Previous Talks
- Blue Team Con 2022
- BlackHat USA 2021
- RSA Conference 2021
- Cloud Native Security Day 2020
- F-Secure Attack Detection Fundamentals Workshops 2021
- F-Secure Attack Detection Fundamentals Workshops 2020
Blue Team Con 2022
Going Atomic: The Strengths and Weaknesses of a Technique-centric Purple Teaming Approach
Atomic purple teaming, i.e. testing individual permutations of offensive techniques outside of a scenario-based exercise, offers an approach that can maximise kill chain coverage and provides a means to benchmark a SOC’s detective capability.
Initially, the methodology for atomic testing will be presented, alongside example results from a typical engagement. We’ll evaluate the significant data set that such testing can produce - e.g. which test cases produce telemetry, which produce alerts, which were prevented - and consider its application in informing SOC strategy, demonstrating Return on Investment, and providing insight into general security posture.
This empirical, data-driven approach is invaluable in developing a bottom-up view of our defenses, i.e. understanding how our detection stack fares when faced with the tactics, techniques and procedures of legitimate actors, but it is not a one-stop shop for adversary emulation. As such, this talk will consider the limitations of such an approach, and how other supplementary collaborative testing can offer a more complete view of detective capability.
NOTE: This talk was not recorded, so I’ve produced a write-up of the content as a reference here.
BlackHat USA 2021
Breaking Network Segregation Using Esoteric Command & Control Channels
This talk explores the weaponization of esoteric internal command and control (C2) channels and their use for lateral movement.

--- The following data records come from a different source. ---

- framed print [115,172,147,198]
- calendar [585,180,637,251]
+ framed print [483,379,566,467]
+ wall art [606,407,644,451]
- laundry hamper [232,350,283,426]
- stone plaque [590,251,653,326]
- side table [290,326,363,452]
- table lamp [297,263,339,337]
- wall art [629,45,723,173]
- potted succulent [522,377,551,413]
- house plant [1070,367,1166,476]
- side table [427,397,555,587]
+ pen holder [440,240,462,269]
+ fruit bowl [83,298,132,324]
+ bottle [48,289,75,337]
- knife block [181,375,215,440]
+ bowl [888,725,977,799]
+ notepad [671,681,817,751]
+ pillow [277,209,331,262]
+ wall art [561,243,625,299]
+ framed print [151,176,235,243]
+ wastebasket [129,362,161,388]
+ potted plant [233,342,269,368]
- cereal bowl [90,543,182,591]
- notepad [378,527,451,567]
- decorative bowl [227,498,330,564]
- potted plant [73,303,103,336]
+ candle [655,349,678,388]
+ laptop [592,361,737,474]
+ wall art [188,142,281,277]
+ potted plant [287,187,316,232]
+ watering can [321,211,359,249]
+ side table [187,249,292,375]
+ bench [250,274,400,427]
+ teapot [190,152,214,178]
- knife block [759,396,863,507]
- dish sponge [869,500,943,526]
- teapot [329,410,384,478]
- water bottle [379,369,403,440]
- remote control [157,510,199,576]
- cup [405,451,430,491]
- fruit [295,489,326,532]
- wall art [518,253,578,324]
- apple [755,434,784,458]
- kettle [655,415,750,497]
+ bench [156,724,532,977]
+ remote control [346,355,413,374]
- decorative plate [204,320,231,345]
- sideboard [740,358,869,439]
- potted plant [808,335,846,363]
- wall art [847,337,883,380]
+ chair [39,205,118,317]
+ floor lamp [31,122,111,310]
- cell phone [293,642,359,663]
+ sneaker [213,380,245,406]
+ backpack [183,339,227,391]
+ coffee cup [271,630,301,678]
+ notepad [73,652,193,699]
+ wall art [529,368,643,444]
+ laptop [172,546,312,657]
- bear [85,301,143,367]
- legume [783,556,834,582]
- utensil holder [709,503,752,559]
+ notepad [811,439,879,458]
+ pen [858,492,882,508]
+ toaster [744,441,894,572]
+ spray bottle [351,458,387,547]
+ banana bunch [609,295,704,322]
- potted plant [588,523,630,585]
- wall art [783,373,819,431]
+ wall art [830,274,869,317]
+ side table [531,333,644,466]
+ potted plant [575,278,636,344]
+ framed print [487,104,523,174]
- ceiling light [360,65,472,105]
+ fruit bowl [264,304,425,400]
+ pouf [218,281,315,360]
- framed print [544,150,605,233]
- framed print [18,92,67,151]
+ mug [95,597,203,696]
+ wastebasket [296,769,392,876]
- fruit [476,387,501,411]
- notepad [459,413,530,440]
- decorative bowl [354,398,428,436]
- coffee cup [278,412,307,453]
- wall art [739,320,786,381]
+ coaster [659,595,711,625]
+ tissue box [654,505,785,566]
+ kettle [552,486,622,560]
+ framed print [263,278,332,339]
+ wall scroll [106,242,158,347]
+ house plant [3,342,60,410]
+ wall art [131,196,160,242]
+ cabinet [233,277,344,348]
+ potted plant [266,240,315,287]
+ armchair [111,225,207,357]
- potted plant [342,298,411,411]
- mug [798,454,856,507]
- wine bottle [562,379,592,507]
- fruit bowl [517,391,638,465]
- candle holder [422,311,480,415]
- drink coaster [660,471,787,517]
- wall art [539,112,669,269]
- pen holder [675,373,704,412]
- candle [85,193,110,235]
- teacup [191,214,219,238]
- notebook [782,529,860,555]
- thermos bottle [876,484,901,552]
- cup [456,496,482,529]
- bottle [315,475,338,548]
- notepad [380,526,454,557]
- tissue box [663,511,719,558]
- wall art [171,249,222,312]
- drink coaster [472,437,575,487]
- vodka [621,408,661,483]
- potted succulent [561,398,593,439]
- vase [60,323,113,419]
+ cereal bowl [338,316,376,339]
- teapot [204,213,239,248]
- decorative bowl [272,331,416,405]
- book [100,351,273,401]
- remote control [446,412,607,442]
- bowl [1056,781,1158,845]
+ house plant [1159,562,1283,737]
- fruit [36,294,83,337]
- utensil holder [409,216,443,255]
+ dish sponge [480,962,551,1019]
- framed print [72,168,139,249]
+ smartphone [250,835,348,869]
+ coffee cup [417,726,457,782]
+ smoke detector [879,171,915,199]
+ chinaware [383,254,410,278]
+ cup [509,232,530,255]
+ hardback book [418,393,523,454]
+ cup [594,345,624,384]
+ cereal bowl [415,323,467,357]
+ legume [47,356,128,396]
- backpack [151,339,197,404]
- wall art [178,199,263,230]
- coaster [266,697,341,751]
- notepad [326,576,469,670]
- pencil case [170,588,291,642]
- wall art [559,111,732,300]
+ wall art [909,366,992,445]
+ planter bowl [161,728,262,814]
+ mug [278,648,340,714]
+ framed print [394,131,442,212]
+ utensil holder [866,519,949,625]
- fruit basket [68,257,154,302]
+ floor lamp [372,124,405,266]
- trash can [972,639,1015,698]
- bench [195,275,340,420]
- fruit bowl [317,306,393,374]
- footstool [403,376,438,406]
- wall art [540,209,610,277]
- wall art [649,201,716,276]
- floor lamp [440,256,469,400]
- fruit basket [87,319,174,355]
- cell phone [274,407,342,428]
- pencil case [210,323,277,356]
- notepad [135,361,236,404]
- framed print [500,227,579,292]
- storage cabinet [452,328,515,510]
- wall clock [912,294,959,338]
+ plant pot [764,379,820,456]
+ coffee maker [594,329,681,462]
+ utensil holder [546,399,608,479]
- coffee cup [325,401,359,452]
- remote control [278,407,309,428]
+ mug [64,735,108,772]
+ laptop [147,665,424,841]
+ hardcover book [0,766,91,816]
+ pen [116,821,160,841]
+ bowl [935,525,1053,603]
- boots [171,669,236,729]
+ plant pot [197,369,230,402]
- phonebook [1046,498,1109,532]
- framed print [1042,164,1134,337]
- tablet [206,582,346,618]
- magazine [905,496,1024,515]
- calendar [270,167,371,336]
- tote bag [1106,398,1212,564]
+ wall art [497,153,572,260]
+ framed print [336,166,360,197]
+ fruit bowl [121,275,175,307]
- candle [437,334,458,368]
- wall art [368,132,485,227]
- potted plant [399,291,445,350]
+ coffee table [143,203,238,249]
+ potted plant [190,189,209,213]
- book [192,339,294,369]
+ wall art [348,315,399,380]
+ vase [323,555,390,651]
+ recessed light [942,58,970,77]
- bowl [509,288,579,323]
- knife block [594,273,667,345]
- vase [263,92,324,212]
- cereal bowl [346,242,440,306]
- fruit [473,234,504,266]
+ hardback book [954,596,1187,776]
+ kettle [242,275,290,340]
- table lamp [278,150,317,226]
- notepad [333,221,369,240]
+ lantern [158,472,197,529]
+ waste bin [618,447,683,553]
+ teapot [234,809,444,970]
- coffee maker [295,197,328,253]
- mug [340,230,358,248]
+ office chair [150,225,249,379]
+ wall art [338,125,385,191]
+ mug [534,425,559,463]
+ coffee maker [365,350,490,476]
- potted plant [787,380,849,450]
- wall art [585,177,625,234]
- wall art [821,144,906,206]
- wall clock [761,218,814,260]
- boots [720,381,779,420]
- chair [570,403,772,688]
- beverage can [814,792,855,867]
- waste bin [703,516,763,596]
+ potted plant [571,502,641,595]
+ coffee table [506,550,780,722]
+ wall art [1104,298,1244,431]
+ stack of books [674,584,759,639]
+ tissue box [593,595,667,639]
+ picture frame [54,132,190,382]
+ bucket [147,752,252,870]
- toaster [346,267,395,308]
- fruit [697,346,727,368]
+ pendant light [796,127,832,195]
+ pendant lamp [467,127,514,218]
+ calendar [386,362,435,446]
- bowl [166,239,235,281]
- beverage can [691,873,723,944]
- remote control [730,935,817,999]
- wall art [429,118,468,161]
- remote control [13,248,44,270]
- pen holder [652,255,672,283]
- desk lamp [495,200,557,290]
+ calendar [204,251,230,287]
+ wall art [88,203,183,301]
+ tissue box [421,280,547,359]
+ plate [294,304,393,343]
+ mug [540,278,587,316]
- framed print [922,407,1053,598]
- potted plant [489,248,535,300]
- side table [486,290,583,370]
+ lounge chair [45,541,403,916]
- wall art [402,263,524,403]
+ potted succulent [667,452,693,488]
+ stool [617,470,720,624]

The following esoteric channels are explored:
- C2 into VMs through vCenter and Guest Additions
- C2 using arbitrary network printers and print jobs
- C2 over Remote Desktop mapped drives and file shares
- C2 using LDAP attributes
RSA Conference 2021
Beyond Public Buckets: Lessons Learned on Attack Detection in the Cloud`
The cloud has changed the nature of both offensive and defensive security. Leveraging experiences with a number of large enterprises, this session highlights common pitfalls and presents an approach to building effective cloud detection in an organization. It demonstrates how to automatically verify detection, to allow security to keep pace with the changes in the environment.
Cloud Native Security Day 2020
Building Effective Attack Detection in the Cloud
The cloud has significantly altered the nature of attack detection, and many of the common data sources and attacker TTPs that security teams have been looking for on premise have changed or are no longer relevant. A lack of public threat intelligence has hindered development of industry knowledge bases, such as the MITRE ATT&CK framework, and the nature of many cloud-native attacker TTPs make it challenging to separate the malicious from the benign.
Based on first-hand experience attacking and defending large enterprises, this talk will share what Alfie and Nick have learned about detecting attacks against cloud-native environments. They will cover how the cloud has changed the detection landscape, the key data sources to leverage, and how to plan and prioritise your cloud detection use cases. They’ll also discuss how to validate your detection, including a demonstration of Leonidas, an open source framework for automatically validating detection capability in the cloud.
F-Secure Attack Detection Fundamentals Workshops 2021
Windows
In the first of our 2021 Attack Detection Fundamentals workshops, Alfie and Riccardo deep-dive into advanced defense evasion and credential access techniques targeting Windows endpoints. Such tradecraft is used by sophisticated threat actors and red teams alike, and this session looks at the detection opportunities for:
- Removal of user-land API hooks
- Installation of API hooks for credential theft
- Theft of browser cookies for session hijacking
AWS
During this workshop, Alfie and Nick demonstrate and discuss common attacker tactics, techniques, and procedures (TTPs) used in AWS environments. Starting from the perspective of compromised AWS access keys, it provides attendees with the necessary means to detect offensive tradecraft including:
- Initial enumeration and reconnaissance using stolen access keys
- Common persistence techniques, such as deploying an IAM user as a backdoor into the account
- Data exfiltration from S3 buckets
F-Secure Attack Detection Fundamentals Workshops 2020
Initial Access
Alfie Champion and Riccardo Ancarani kicked-off the Attack Detection Fundamentals series with Initial Access. Watch to:
- Learn the techniques threat actors use to bypass mail filtering controls and obtain foothold
- Make use of open-source tools to emulate the initial access vectors of Emotet and those used in Operation Cobalt Kitty
- Learn how to detect these attacks using endpoint logs or memory analysis
Discovery and Lateral Movement
Alfie Champion led our third workshop of the series where he explores and demos opportunities to detect an attacker:
- Detect an attacker as they seek to discover high-value assets within your environment, including file shares and Active Directory groups.
- Observe how attackers could pivot through open shares to hide their lateral movement, using C3 as an example.
- Identify detection strategies for lateral movement using legitimate system administration tools.